Open ghost opened this issue 6 years ago • 5 comments

In my code, plotting the entire bipartite graph takes much less time than plotting one of the projections alone (which, of course, have less nodes than the bipartite graph, since it is only a part of the bipartite graph). How can it be?

Here is the code:

rm(list=ls())
library(igraph)
library(tictoc)
nodes <- read.csv("./ma_nodes.csv", header=T, as.is=T)
links <- read.csv("./ma_edges.csv", header=T, as.is=T)
nodes$type <- as.logical(nodes$IsInvestor)
net <- graph_from_data_frame(d=links, vertices=nodes, directed=T)
net.bp <- bipartite_projection(net, multiplicity=F)
net.prj1 = net.bp$proj1
net.prj2 = net.bp$proj2

tic("Plotting bibpartite net")
plot(net)
toc()

tic("Plotting prj2")
plot(net.prj2)
toc()

tic("Plotting prj1")
plot(net.prj1)
toc()

Here is the result:

Plotting bibpartite net: 5.04 sec elapsed
Plotting prj2: 0.21 sec elapsed
Plotting prj1: 77.9 sec elapsed

Also note that using Sys.time() to measure time (and taking the difference end time - start time), this effect is not captured: the result would be that plotting prj1 takes less time than plotting net. But this is not true: plotting the last graph takes way more time than plotting the other twos. It is a problem of sys.time() which is not able to capture that (maybe it has to do with the problem?)

What is going on here?

I can send the files of the dataset if you want, I am just not sure how I can do that

ghost avatar Mar 03 '19 16:03 ghost

It is not the number of nodes that primarily matters when plotting a graph but the number of edges. A bipartite projection can easily have more edges than the initial graph; if you have a vertex of type A with d neighbors of type B in the bipartite graph, the corresponding subgraph in the type B bipartite projection will have d*(d-1)/2 edges. You only need a few vertices of high degree in the initial graph to see this effect.

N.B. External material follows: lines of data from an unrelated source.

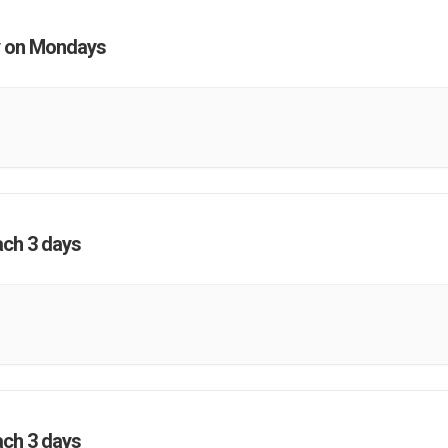
 on Mondays
ach 3 days
ach 3 days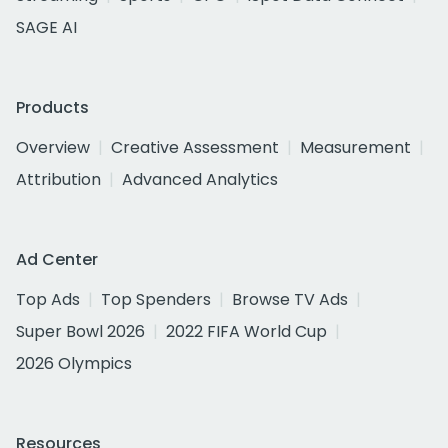
SAGE AI
Products
Overview
Creative Assessment
Measurement
Attribution
Advanced Analytics
Ad Center
Top Ads
Top Spenders
Browse TV Ads
Super Bowl 2026
2022 FIFA World Cup
2026 Olympics
Resources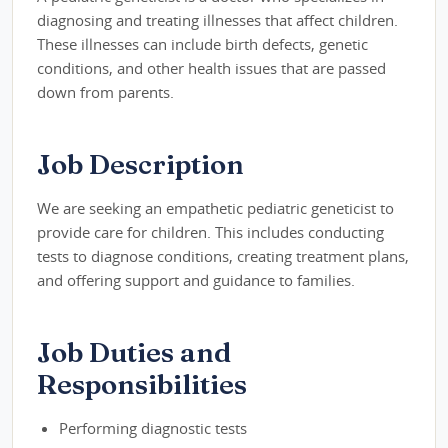
diagnosing and treating illnesses that affect children.
These illnesses can include birth defects, genetic
conditions, and other health issues that are passed
down from parents.
Job Description
We are seeking an empathetic pediatric geneticist to
provide care for children. This includes conducting
tests to diagnose conditions, creating treatment plans,
and offering support and guidance to families.
Job Duties and
Responsibilities
Performing diagnostic tests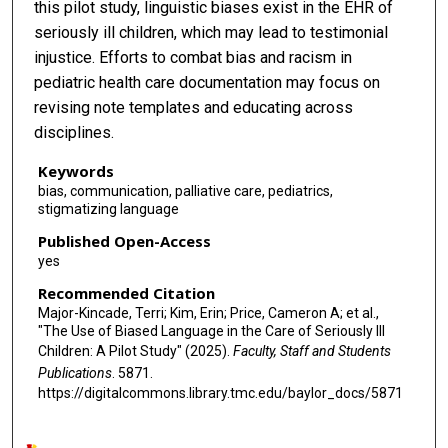
this pilot study, linguistic biases exist in the EHR of
seriously ill children, which may lead to testimonial
injustice. Efforts to combat bias and racism in
pediatric health care documentation may focus on
revising note templates and educating across
disciplines.
Keywords
bias, communication, palliative care, pediatrics,
stigmatizing language
Published Open-Access
yes
Recommended Citation
Major-Kincade, Terri; Kim, Erin; Price, Cameron A; et al.,
"The Use of Biased Language in the Care of Seriously Ill
Children: A Pilot Study" (2025).
Faculty, Staff and Students
Publications
. 5871.
https://digitalcommons.library.tmc.edu/baylor_docs/5871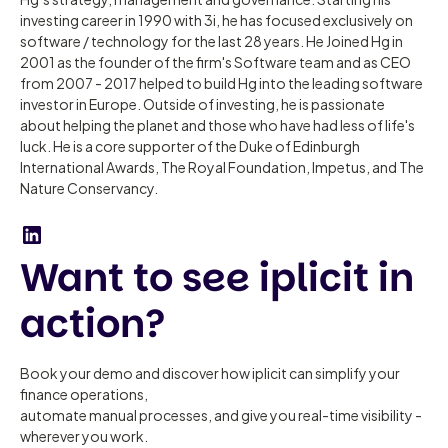
investing career in 1990 with 3i, he has focused exclusively on
software / technology for the last 28 years. He Joined Hg in
2001 as the founder of the firm's Software team and as CEO
from 2007 - 2017 helped to build Hg into the leading software
investor in Europe. Outside of investing, he is passionate
about helping the planet and those who have had less of life's
luck. He is a core supporter of the Duke of Edinburgh
International Awards, The Royal Foundation, Impetus, and The
Nature Conservancy.
Want to see iplicit in
action?
Book your demo and discover how iplicit can simplify your
finance operations,
automate manual processes, and give you real-time visibility -
wherever you work.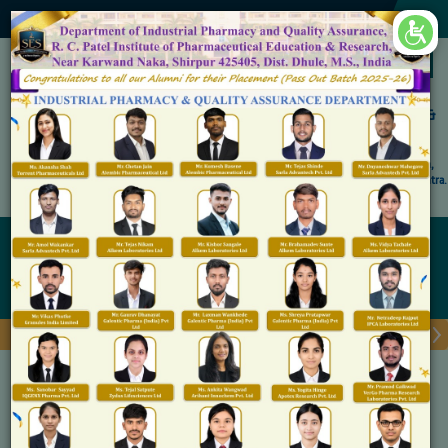
×
Accredited by NAAC 'A' Grade
Shirpur Education Society's
R. C. Patel Institute of Pharmaceutical Education &
Research, Shirpur
An Autonomous Institute
Affiliated to KBC North Maharashtra University, (NMU), Jalgaon,
Approved By NBA, PCI, AICTE New Delhi and Govt. of Maharashtra.
Admission Open for M.Pharm IP & QA
Eligibility
Home
Eligibility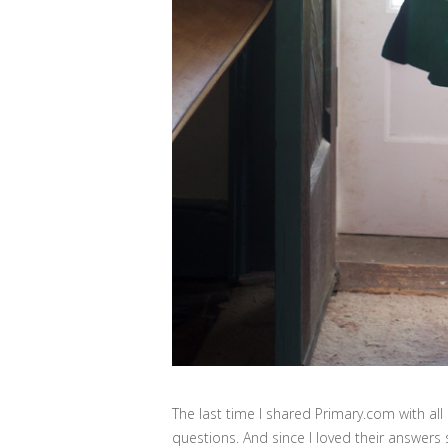
The last time I shared Primary.com with all
questions. And since I loved their answers 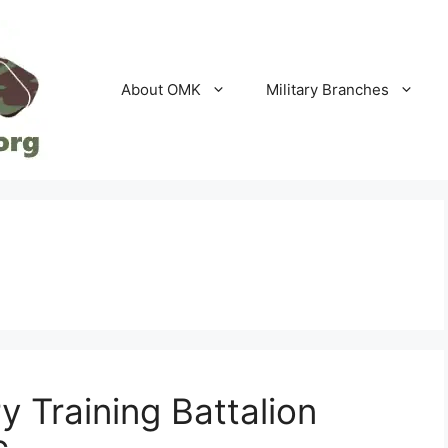
About OMK
Military Branches
y Training Battalion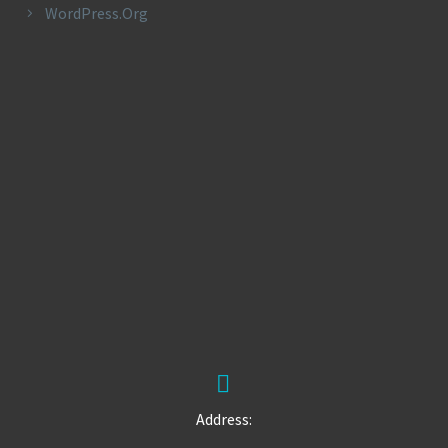
WordPress.org


Address: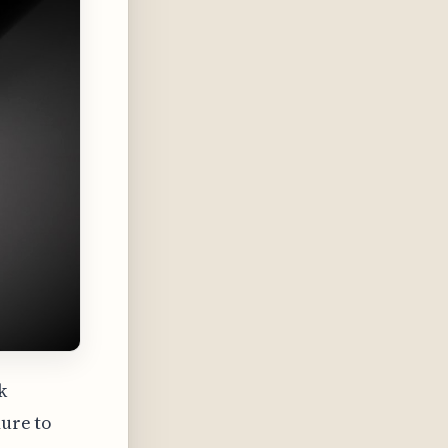
k
dure to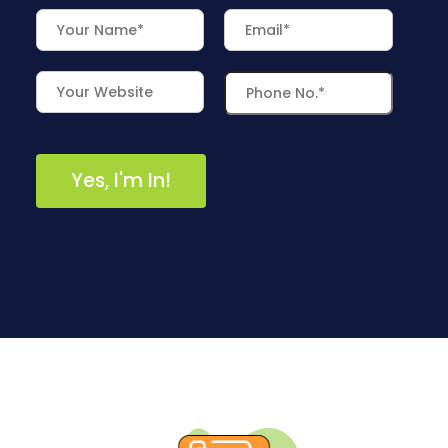
/
S
O
C
I
A
L
M
E
D
I
A
/
P
A
Y
P
E
R
C
L
I
C
K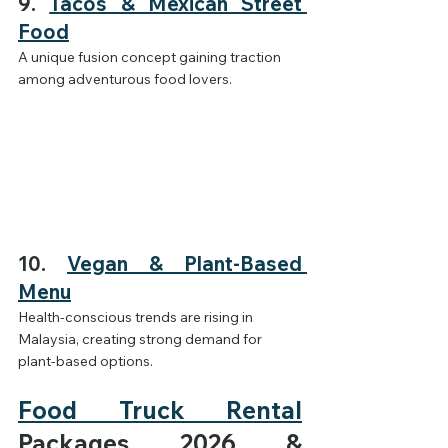
9. 
Tacos & Mexican Street 
Food
A unique fusion concept gaining traction 
among adventurous food lovers.
10. 
Vegan & Plant-Based 
Menu
Health-conscious trends are rising in 
Malaysia, creating strong demand for 
plant-based options.
Food Truck Rental
Packages 2026 & 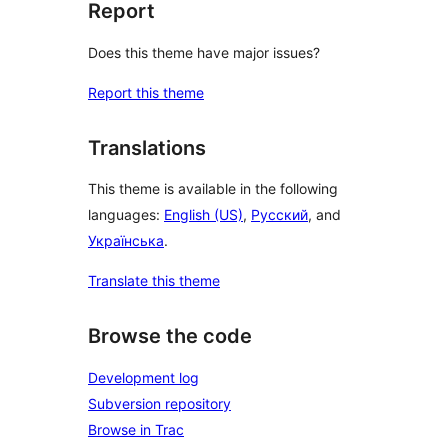
Report
Does this theme have major issues?
Report this theme
Translations
This theme is available in the following
languages:
English (US)
,
Русский
, and
Українська
.
Translate this theme
Browse the code
Development log
Subversion repository
Browse in Trac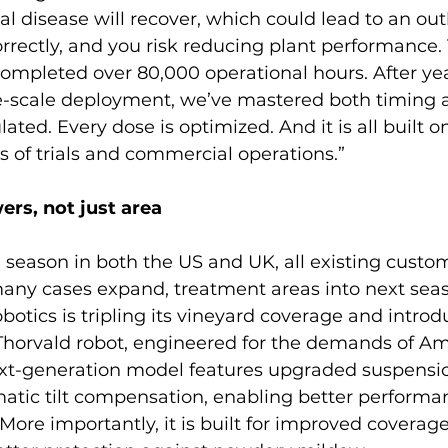
gal disease will recover, which could lead to an out
rectly, and you risk reducing plant performance. 
completed over 80,000 operational hours. After yea
e-scale deployment, we’ve mastered both timing 
lated. Every dose is optimized. And it is all built o
 of trials and commercial operations.”
ers, not just area
 season in both the US and UK, all existing custom
any cases expand, treatment areas into next seas
obotics is tripling its vineyard coverage and intro
 Thorvald robot, engineered for the demands of Am
next-generation model features upgraded suspensio
atic tilt compensation, enabling better performan
More importantly, it is built for improved coverage,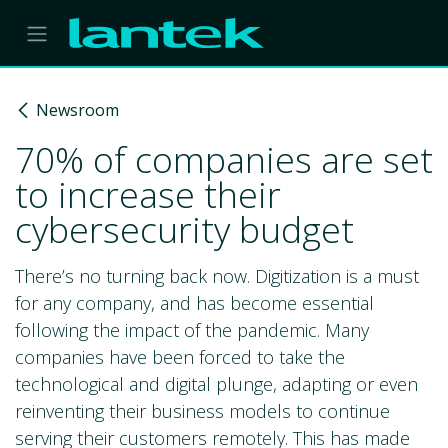
Skip to Content
Newsroom
70% of companies are set
to increase their
cybersecurity budget
There’s no turning back now. Digitization is a must
for any company, and has become essential
following the impact of the pandemic. Many
companies have been forced to take the
technological and digital plunge, adapting or even
reinventing their business models to continue
serving their customers remotely. This has made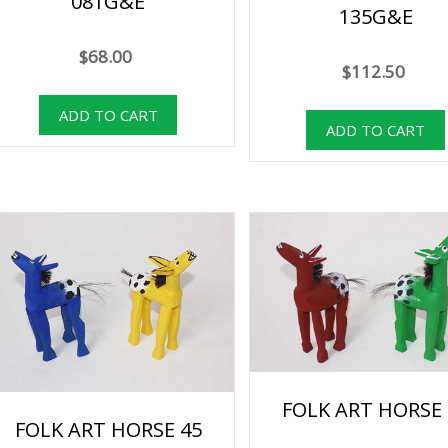
081G&E
135G&E
$68.00
$112.50
FOLK ART HORSE 
FOLK ART HORSE 45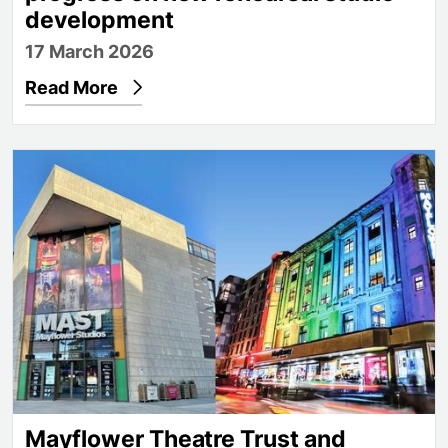
development
17 March 2026
Read More
Mayflower Theatre Trust and Mayflower Academy L
Mayflower Theatre Trust and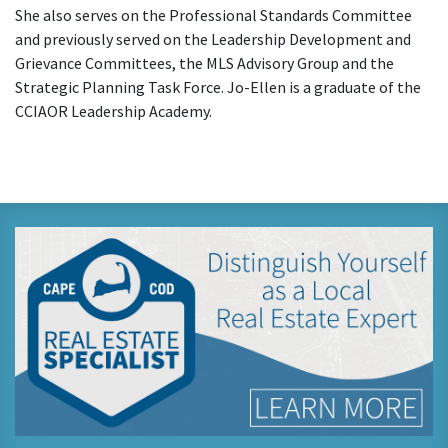
She also serves on the Professional Standards Committee
and previously served on the Leadership Development and
Grievance Committees, the MLS Advisory Group and the
Strategic Planning Task Force. Jo-Ellen is a graduate of the
CCIAOR Leadership Academy.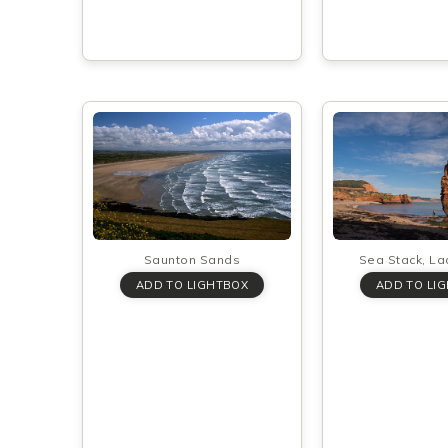
Saunton Sands
Sea Stack, L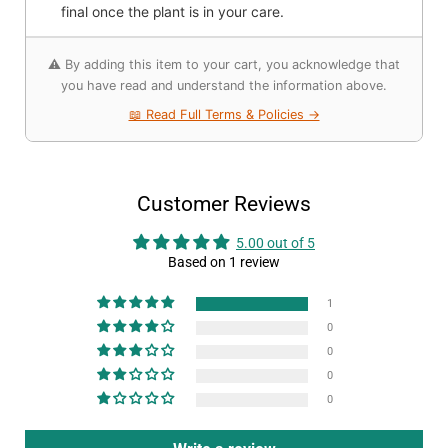
final once the plant is in your care.
⚠️ By adding this item to your cart, you acknowledge that
you have read and understand the information above.
📖 Read Full Terms & Policies →
Customer Reviews
5.00 out of 5
Based on 1 review
1
0
0
0
0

ntamas avatar Mar 03 '19 19:03 ntamas

I see. Is there a way to speed up the plot? I tried to install the Intel MKL libraries but nothing

ghost avatar Mar 04 '19 06:03 ghost

The Intel MKL libraries would have no effect here.

Is there a way to speed up the plot?

There are two significant time-consuming parts of a plotting call: the layout calculation and the actual drawing itself. You can try using a different layout algorithm using the layout=... argument of the plot() function. layout="circle" can be calculated fast so if plotting is still slow with layout=..., then the drawing is the bottleneck -- otherwise you might be lucky with a different layout algorithm.

ntamas avatar Mar 04 '19 08:03 ntamas

Actually I am pre-calulating the layout in the real code, and then passing to the function the layout parameter

ghost avatar Mar 04 '19 09:03 ghost

The graphics device can be slow as well, e.g. with anti-aliasing, etc.